--- START ---
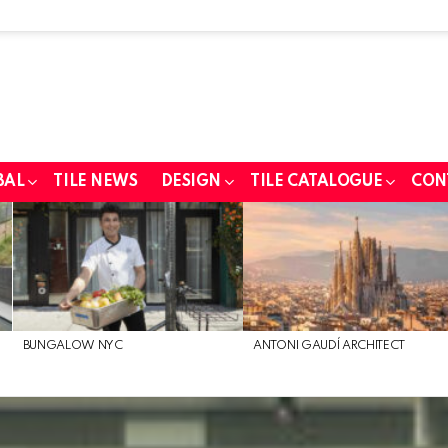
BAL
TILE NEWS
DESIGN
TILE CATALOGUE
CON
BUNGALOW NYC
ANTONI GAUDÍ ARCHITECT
--- END ---
--- START ---
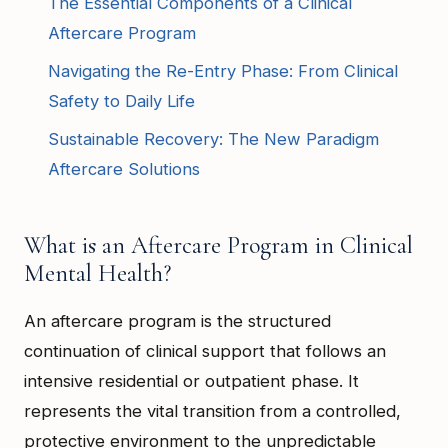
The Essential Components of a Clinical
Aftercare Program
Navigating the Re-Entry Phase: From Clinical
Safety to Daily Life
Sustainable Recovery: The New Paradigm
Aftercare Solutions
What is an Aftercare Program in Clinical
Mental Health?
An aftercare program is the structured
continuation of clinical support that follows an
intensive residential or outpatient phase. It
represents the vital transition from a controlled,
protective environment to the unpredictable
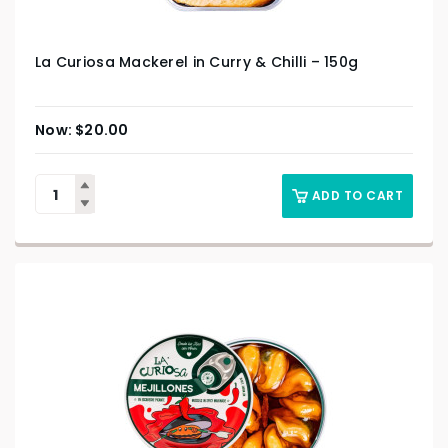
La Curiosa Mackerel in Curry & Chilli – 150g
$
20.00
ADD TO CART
--- END ---
## Assigned task
Format the stretch of the data from the line containing "The Essential Components of a Clinical" through the line containing "ADD TO CART" as a JSON list of strings, one string per line with blank lines omitted. Leave the pictures out of the answer.

## Answer for this exercise
[
  "The Essential Components of a Clinical",
  "Aftercare Program",
  "Navigating the Re-Entry Phase: From Clinical",
  "Safety to Daily Life",
  "Sustainable Recovery: The New Paradigm",
  "Aftercare Solutions",
  "What is an Aftercare Program in Clinical",
  "Mental Health?",
  "An aftercare program is the structured",
  "continuation of clinical support that follows an",
  "intensive residential or outpatient phase. It",
  "represents the vital transition from a controlled,",
  "protective environment to the unpredictable",
  "La Curiosa Mackerel in Curry & Chilli – 150g",
  "$",
  "20.00",
  "ADD TO CART"
]